▸ TEXTABSCHNITT

----

Equal Pay Day 2015: Rote Fahnen für faire Bezahlung
Auf die vielfältigen Ursachen der geschlechtsspezifischen Lohnlücke macht ganzjährig die durch das Bundesministerium für Familie, Senioren, Frauen und Jugend geförderte Kampagne des BPW Germany aufmerksam. Zum Equal Pay Day 2015 stellt sie das Schwerpunkthema Transparenz in den Fokus.
Bundesfrauenministerin Manuela Schwesig beteiligt sich aktiv am Equal Pay Day und wird bei der Kundgebung vor dem Brandenburger Tor sprechen. Bis Jahresende will sie ein Gesetz auf den Weg bringen, das dazu beiträgt, die Lohnungerechtigkeit über Transparenz- und Auskunftspflichten wirksam zu beseitigen: „Wir wollen ein Gesetz des Vertrauens auf Lohngerechtigkeit und kein Misstrauen. Frauen müssen darauf vertrauen können, dass sie fair bezahlt werden. Ich bin überzeugt: Transparenz und Lohngerechtigkeit nutzen gerade den Unternehmen: Faire Löhne sind Teil eines nachhaltigen Personalmanagements und helfen, gerade weibliche Fachkräfte zu binden und Mitarbeiter zu motivieren. Transparenz schafft Vertrauen und Rechtssicherheit“, so Schwesig.

----

▸ AUSGEWÄHLTE EINTRÄGE
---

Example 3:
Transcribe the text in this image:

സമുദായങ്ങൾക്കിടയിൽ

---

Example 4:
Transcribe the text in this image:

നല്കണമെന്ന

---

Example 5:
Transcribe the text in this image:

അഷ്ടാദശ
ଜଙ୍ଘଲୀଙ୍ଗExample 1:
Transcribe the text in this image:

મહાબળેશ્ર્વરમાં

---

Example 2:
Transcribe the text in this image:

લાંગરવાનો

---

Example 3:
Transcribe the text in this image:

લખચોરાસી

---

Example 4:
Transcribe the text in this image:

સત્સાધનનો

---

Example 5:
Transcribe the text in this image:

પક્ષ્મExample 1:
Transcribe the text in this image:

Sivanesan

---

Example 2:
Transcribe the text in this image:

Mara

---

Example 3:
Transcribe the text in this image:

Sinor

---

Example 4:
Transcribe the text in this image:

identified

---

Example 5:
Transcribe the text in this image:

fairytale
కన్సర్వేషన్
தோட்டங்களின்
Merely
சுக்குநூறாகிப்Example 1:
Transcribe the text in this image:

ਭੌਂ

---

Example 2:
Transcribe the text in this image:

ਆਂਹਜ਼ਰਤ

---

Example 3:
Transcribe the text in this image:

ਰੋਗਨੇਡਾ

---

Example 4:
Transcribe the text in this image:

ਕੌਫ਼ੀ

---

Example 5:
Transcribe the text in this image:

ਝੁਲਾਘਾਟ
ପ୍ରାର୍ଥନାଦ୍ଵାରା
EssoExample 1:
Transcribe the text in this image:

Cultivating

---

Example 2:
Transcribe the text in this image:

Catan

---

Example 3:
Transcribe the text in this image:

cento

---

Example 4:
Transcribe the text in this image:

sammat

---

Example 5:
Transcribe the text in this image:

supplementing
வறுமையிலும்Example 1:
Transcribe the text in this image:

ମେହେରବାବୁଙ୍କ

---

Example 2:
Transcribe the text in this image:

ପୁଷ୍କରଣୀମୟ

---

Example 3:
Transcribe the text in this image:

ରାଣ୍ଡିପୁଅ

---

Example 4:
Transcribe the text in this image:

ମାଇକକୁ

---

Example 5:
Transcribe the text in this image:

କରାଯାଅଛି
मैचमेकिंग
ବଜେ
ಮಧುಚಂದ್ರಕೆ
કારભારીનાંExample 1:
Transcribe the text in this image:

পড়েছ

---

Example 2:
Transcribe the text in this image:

----

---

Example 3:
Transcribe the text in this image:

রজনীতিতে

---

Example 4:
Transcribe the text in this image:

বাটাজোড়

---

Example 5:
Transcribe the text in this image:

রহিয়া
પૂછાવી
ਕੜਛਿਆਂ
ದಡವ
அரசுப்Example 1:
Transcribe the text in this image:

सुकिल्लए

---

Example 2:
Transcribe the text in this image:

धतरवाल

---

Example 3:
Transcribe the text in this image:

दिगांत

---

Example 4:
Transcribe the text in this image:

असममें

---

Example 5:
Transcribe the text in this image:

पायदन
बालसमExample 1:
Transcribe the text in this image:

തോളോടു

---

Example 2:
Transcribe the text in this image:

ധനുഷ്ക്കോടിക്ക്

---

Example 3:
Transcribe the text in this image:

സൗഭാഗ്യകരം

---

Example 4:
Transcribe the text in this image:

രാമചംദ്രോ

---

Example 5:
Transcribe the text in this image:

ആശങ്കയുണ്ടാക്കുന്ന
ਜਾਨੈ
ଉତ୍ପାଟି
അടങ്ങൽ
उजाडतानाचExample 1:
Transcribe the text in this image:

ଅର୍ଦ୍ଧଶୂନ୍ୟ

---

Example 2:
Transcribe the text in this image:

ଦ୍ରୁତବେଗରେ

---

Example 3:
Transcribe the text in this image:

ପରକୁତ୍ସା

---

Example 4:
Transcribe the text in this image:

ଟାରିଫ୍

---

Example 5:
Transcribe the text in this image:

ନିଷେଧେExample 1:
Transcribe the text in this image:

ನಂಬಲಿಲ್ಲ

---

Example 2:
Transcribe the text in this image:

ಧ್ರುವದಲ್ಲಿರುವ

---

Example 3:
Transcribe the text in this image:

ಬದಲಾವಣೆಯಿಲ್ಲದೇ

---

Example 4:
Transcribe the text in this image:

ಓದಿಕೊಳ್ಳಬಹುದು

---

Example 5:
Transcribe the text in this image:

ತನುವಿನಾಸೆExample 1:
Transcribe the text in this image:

----

▸ FRAGESTELLUNG
Welche Bereiche nennt der Textabschnitt zum Equal Pay Day 2015 im Namen des Bundesministeriums, das die Kampagne fördert? Die Einträge spielen hierfür keine Rolle.

▸ ANTWORT
Familie, Senioren, Frauen, Jugend